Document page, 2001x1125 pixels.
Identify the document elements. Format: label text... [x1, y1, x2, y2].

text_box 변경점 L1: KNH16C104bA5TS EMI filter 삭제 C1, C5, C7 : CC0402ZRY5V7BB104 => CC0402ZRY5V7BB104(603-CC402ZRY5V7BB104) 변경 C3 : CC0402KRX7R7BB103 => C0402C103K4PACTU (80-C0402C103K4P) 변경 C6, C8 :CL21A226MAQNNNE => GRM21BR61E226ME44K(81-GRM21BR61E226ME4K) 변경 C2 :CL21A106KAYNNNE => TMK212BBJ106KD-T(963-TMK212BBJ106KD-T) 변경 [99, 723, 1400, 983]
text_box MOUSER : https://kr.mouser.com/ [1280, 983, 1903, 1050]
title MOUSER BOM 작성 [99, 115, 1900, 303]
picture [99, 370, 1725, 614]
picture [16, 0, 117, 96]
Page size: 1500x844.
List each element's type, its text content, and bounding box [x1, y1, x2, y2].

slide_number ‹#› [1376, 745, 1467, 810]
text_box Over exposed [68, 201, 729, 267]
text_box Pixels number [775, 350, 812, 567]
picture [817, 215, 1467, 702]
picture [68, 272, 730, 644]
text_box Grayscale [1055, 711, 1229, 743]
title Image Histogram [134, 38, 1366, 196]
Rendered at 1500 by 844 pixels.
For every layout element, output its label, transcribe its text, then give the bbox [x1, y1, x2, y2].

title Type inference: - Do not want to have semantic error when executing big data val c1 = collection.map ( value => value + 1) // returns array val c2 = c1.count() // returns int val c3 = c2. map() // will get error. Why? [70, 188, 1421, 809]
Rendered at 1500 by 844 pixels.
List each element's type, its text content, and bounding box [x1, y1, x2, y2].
※
## Problem statement
The reply is to be an exact repeat of the records above.

## Response box
Document page, 2001x1125 pixels.
Identify the document elements. Format: label text... [x1, y1, x2, y2].

text_box 변경점 L1: KNH16C104bA5TS EMI filter 삭제 C1, C5, C7 : CC0402ZRY5V7BB104 => CC0402ZRY5V7BB104(603-CC402ZRY5V7BB104) 변경 C3 : CC0402KRX7R7BB103 => C0402C103K4PACTU (80-C0402C103K4P) 변경 C6, C8 :CL21A226MAQNNNE => GRM21BR61E226ME44K(81-GRM21BR61E226ME4K) 변경 C2 :CL21A106KAYNNNE => TMK212BBJ106KD-T(963-TMK212BBJ106KD-T) 변경 [99, 723, 1400, 983]
text_box MOUSER : https://kr.mouser.com/ [1280, 983, 1903, 1050]
title MOUSER BOM 작성 [99, 115, 1900, 303]
picture [99, 370, 1725, 614]
picture [16, 0, 117, 96]
Page size: 1500x844.
List each element's type, its text content, and bounding box [x1, y1, x2, y2].

slide_number ‹#› [1376, 745, 1467, 810]
text_box Over exposed [68, 201, 729, 267]
text_box Pixels number [775, 350, 812, 567]
picture [817, 215, 1467, 702]
picture [68, 272, 730, 644]
text_box Grayscale [1055, 711, 1229, 743]
title Image Histogram [134, 38, 1366, 196]
Rendered at 1500 by 844 pixels.
For every layout element, output its label, transcribe its text, then give the bbox [x1, y1, x2, y2].

title Type inference: - Do not want to have semantic error when executing big data val c1 = collection.map ( value => value + 1) // returns array val c2 = c1.count() // returns int val c3 = c2. map() // will get error. Why? [70, 188, 1421, 809]
Rendered at 1500 by 844 pixels.
List each element's type, its text content, and bounding box [x1, y1, x2, y2].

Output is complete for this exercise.